Alternatively it has been suggested that the creature may access the loch not via the canal, but instead via submarine passages and tunnels which may connect Loch Ness with the Sea. But again, unfortunately, many thorough examinations by sonar have shown that there aren't any, and personally I wondered why they even bothered to look, because if there were then the level of the loch would equalise itself with the level of the sea as the water ran through the tunnel and out into the sea, whereas in reality the surface of the loch is 52 feet above sea level.

So if there are large creatures in there, then they are trapped in there, with only a fraction of the food they will need to subsist.

This looks bad. But it gets even worse.

Almost 50 times during the past 2 and a half million years, the British islands have been subjected to major episodes of glaciation (ice ages), during which the entire volume of Loch Ness, 20 miles long, by  a mile wide, by 1,000 feet deep in the middle, has frozen into a single solid block of ice, in which state it has then remained for periods of up to 90,000 years at a time.

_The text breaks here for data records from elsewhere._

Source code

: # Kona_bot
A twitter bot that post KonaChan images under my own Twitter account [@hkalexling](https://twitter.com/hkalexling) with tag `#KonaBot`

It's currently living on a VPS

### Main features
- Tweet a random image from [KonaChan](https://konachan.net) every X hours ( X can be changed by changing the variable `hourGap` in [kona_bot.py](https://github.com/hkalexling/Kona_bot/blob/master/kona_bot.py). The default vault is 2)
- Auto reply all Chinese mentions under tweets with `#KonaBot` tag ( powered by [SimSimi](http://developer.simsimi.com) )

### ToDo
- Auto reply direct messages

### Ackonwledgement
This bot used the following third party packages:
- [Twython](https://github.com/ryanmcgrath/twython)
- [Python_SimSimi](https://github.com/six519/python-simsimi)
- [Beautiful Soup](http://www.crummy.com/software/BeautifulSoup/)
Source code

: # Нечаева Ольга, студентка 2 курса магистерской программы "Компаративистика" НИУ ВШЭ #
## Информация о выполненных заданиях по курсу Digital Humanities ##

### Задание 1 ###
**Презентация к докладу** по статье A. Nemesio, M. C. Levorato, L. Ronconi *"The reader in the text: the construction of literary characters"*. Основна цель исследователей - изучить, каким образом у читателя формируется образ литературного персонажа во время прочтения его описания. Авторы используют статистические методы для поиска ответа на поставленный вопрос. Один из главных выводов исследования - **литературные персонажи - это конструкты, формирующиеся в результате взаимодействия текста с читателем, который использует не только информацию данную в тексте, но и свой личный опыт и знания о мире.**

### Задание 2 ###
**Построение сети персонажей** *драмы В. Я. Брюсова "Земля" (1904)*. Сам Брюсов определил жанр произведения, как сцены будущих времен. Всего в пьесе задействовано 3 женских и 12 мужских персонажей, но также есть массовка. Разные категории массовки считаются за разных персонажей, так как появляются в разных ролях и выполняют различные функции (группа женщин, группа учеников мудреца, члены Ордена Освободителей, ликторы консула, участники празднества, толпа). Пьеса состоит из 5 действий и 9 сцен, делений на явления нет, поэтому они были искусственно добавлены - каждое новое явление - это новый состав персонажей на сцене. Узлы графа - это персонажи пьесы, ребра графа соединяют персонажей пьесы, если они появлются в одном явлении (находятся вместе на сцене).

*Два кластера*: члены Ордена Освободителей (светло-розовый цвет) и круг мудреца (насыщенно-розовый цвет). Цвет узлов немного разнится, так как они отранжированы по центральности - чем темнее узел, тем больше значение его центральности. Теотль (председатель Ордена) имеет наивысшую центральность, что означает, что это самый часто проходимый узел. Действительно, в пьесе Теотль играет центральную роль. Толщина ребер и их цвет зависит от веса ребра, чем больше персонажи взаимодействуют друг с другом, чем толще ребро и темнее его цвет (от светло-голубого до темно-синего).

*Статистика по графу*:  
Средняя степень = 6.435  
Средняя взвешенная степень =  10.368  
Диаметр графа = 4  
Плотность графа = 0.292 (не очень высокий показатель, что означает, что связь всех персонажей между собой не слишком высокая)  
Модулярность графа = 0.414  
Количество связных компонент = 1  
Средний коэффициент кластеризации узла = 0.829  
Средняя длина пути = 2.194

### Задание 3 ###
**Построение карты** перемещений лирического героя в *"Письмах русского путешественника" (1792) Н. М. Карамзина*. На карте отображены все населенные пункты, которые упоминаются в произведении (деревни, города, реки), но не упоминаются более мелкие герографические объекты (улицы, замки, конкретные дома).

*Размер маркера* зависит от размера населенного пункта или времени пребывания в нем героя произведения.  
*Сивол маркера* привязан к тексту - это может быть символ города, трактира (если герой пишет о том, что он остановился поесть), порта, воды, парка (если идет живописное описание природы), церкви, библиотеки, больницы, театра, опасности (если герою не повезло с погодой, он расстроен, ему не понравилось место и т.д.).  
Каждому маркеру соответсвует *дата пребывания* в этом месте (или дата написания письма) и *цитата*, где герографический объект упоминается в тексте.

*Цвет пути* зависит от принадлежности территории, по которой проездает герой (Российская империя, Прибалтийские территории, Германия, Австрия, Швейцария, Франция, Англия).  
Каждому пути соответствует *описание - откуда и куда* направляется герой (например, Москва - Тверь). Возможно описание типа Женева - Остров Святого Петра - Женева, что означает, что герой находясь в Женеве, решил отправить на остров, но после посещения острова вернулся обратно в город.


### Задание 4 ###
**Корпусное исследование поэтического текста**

And so, in the final analysis, unless we have a hibernating, freeze-thawing, anorexic ice-dragon -- and there are actually Nordic legends of such varmints-- then the prospects look bleak indeed for the existence of Nessie.

So how then do we explain the very great number of sightings of a "large, reptilian -looking creature"? We have already seen that the only real explanation will have to be a creature which looks reptilian, which eats fish, and which could slip in and out of the loch undetected. We know that by and large these people have definitely seen something, for there exist sonar records of the odd large creature in the loch, chasing after the salmon.

And there is precisely such a creature which has known us (and us it) for a very long time, and which inhabits the cold waters of the North Sea. It is a fish called the Sturgeon.

These critters are very large by piscean standards; they can reach 9 meters in length, are very dark in colour, and despite being fish they have a very reptilian texture to their scaly hides. They usually inhabit the sea but will come far up rivers and into freshwater lochs in search of salmon. And of course, such a varmint could easily swim around under a boat inside a lock chamber, and so pass through Inverness and into Loch Ness, and back again, quite unnoticed.

It would be lovely, in this harsh world, to be able to allow ourselves, just sometimes, to really believe in such things as Nessie.

It does seem a pity therefore that such a wonderful legend, and creature, cannot realistically have any basis in true fact. And such I guess is the legacy which we all must share, in a world where our heads always seem to prevail, in the end, over the romantic requirements of our hearts.

--- Michael Alan Marshall

NOTE: In the 1970s the famous naturalist Sir Peter Scott produced a photograph allegedly from Loch Ness showing the famous "pelagic fin" of what seemed to be a plesiosaur. Jubilation erupted and the animal was duly given the name Nessiteras Rhombopteryx, which is often quoted and boasted about by monster fans. Unfortunately however this is a perfect anagram for monster hoax by sir peter s.